The shop will also stock the chinebadam (peanuts) that comes in a longish packet in buses, on college campuses and other crowded places for Re 1. Aamshi, topa kul and a packet of black salt (electric noon), all sold for Re 1 outside schools and colleges, will also be available.
THE PAANWALLA’S will be the best-stocked. A mishti paan may not be affordable, as it costs Rs 1.50, but a single paan leaf comes for Re 1. A sada paan without supari and jarda can come for Re 1.
Unfiltered cigarettes cost a rupee; a packet of six bidis and a box of matchsticks are available at the price. Super Manik Bidi comes five in one packet for a rupee.
Paan masala and biscuits (one to four) come for a rupee — and gutkhas like Tiranga and Shikhar. All candy and chatpata stuff come for Re 1 or less — Hajmola, Eclairs and orange and litchi candies. Mouth-freshners will be there too — Chloromint chewing gum costs 50 paise, Happydent, Big Babool and Centerfresh cost Re 1.
But then candy and mouth-freshners have been doubling as an alternative currency — as substitutes for 50 paise or Re 1 whenever the paanwalla has run out of change.
It will not be possible to sell some stuff from the store. The revenue stamp that costs Re 1, or the dhobi agreeing to iron a hanky or a small top for the same amount, will only be available outside.
Photocopying on the A4 size usually costs less than Re 1 per page. And at a public toilet at Maddox Square, using the “urinal” costs 50p, “latrine” Re 1 and bath Rs 2.
You are not likely to go far on a rupee. The minimum bus fare (government and private) is Rs 4; while the minis start at Rs 4.50. The minimum cycle rickshaw fare is Rs 5; in autos it’s Rs 4.
The only public transport under Re 1 seems to be at Kestopur canal: you can cross the khaal by kheya for 25 paise. That’s four times for a rupee.

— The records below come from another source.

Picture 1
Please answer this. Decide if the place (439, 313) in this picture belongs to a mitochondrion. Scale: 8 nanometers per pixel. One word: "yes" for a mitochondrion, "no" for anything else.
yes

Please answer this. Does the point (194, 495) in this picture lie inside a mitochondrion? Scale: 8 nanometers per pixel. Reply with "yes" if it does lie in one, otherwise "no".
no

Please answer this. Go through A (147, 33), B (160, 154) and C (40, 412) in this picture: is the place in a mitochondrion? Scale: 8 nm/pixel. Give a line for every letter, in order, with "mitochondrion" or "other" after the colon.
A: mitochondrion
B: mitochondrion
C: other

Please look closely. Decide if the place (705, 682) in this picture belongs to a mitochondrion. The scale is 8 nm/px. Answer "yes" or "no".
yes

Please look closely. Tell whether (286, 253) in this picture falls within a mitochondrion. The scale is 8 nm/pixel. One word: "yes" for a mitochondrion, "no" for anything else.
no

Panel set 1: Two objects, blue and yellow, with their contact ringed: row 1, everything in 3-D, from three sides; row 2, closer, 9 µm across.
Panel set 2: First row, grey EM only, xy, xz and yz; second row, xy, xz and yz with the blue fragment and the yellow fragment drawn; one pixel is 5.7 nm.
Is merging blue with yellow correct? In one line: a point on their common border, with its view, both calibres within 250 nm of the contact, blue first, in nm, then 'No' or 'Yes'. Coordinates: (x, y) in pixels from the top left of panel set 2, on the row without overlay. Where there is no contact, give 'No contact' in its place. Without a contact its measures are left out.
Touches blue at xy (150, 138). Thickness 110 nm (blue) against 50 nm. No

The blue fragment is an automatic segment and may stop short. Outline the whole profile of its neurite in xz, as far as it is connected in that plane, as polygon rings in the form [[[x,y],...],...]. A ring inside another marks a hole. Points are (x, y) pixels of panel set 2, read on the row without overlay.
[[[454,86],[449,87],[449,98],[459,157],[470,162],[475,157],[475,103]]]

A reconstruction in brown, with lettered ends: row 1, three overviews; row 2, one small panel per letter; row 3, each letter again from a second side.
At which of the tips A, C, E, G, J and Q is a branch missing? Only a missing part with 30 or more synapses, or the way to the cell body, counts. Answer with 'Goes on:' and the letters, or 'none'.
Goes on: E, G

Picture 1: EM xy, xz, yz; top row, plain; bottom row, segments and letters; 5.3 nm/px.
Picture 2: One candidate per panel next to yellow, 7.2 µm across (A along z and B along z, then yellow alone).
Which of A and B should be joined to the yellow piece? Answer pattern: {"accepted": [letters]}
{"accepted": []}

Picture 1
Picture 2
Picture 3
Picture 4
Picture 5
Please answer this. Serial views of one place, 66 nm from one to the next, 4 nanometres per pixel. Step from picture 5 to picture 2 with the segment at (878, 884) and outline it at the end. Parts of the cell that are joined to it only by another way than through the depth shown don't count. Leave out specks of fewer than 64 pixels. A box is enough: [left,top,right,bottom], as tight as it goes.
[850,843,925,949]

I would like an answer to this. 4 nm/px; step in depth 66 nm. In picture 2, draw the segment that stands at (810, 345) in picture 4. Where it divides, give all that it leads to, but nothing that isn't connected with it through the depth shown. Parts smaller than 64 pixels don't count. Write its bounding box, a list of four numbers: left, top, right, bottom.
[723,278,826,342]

Twenty-five paise seems to be lowest denomination.
Says M.L. Agarwal, proprietor of Ganesh Bhandar store in Lansdowne Market: “In my shop we stock items from 50 paise onwards. Elsewhere in the city 25 paise is the cut-off.”
There are several other uses of the rupee. Its value still hasn’t gone down as offering to temples and to beggars.
And your morning newspaper, the one you are reading now, comes to you for Re 1 on three days a week!